▶ _What you will do_: Type out every line of text in the records below, keeping each word, number and punctuation mark unchanged.

▶ _Data listing_:
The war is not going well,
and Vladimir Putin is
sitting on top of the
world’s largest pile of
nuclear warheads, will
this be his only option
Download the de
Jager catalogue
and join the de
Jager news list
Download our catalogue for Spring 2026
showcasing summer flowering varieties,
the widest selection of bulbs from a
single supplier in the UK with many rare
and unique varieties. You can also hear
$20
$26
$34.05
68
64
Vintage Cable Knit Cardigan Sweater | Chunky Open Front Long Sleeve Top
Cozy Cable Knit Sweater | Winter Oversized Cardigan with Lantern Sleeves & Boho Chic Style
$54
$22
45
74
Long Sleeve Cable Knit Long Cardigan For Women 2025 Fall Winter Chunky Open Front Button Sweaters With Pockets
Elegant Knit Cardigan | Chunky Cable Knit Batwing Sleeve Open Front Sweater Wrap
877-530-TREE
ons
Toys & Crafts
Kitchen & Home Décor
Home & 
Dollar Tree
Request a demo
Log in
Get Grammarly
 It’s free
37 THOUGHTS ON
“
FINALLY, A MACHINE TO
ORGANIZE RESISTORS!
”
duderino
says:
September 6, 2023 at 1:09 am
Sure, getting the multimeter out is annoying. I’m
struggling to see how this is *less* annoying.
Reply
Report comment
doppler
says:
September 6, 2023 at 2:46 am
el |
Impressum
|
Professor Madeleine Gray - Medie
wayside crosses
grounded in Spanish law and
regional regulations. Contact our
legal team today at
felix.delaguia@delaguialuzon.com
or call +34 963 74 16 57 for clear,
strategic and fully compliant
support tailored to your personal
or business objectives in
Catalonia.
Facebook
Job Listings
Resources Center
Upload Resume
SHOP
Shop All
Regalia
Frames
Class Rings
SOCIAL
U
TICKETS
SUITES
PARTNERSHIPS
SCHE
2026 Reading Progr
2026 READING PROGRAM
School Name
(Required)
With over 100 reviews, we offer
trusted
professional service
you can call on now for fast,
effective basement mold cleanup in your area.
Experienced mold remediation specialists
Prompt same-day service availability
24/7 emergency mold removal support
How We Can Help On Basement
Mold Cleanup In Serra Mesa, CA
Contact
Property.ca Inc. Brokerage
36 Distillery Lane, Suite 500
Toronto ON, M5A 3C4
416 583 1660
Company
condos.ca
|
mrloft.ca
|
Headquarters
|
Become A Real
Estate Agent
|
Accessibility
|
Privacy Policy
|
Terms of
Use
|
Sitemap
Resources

▶ _Reply_:
The war is not going well,
and Vladimir Putin is
sitting on top of the
world’s largest pile of
nuclear warheads, will
this be his only option
Download the de
Jager catalogue
and join the de
Jager news list
Download our catalogue for Spring 2026
showcasing summer flowering varieties,
the widest selection of bulbs from a
single supplier in the UK with many rare
and unique varieties. You can also hear
$20
$26
$34.05
68
64
Vintage Cable Knit Cardigan Sweater | Chunky Open Front Long Sleeve Top
Cozy Cable Knit Sweater | Winter Oversized Cardigan with Lantern Sleeves & Boho Chic Style
$54
$22
45
74
Long Sleeve Cable Knit Long Cardigan For Women 2025 Fall Winter Chunky Open Front Button Sweaters With Pockets
Elegant Knit Cardigan | Chunky Cable Knit Batwing Sleeve Open Front Sweater Wrap
877-530-TREE
ons
Toys & Crafts
Kitchen & Home Décor
Home & 
Dollar Tree
Request a demo
Log in
Get Grammarly
 It’s free
37 THOUGHTS ON
“
FINALLY, A MACHINE TO
ORGANIZE RESISTORS!
”
duderino
says:
September 6, 2023 at 1:09 am
Sure, getting the multimeter out is annoying. I’m
struggling to see how this is *less* annoying.
Reply
Report comment
doppler
says:
September 6, 2023 at 2:46 am
el |
Impressum
|
Professor Madeleine Gray - Medie
wayside crosses
grounded in Spanish law and
regional regulations. Contact our
legal team today at
felix.delaguia@delaguialuzon.com
or call +34 963 74 16 57 for clear,
strategic and fully compliant
support tailored to your personal
or business objectives in
Catalonia.
Facebook
Job Listings
Resources Center
Upload Resume
SHOP
Shop All
Regalia
Frames
Class Rings
SOCIAL
U
TICKETS
SUITES
PARTNERSHIPS
SCHE
2026 Reading Progr
2026 READING PROGRAM
School Name
(Required)
With over 100 reviews, we offer
trusted
professional service
you can call on now for fast,
effective basement mold cleanup in your area.
Experienced mold remediation specialists
Prompt same-day service availability
24/7 emergency mold removal support
How We Can Help On Basement
Mold Cleanup In Serra Mesa, CA
Contact
Property.ca Inc. Brokerage
36 Distillery Lane, Suite 500
Toronto ON, M5A 3C4
416 583 1660
Company
condos.ca
|
mrloft.ca
|
Headquarters
|
Become A Real
Estate Agent
|
Accessibility
|
Privacy Policy
|
Terms of
Use
|
Sitemap
Resources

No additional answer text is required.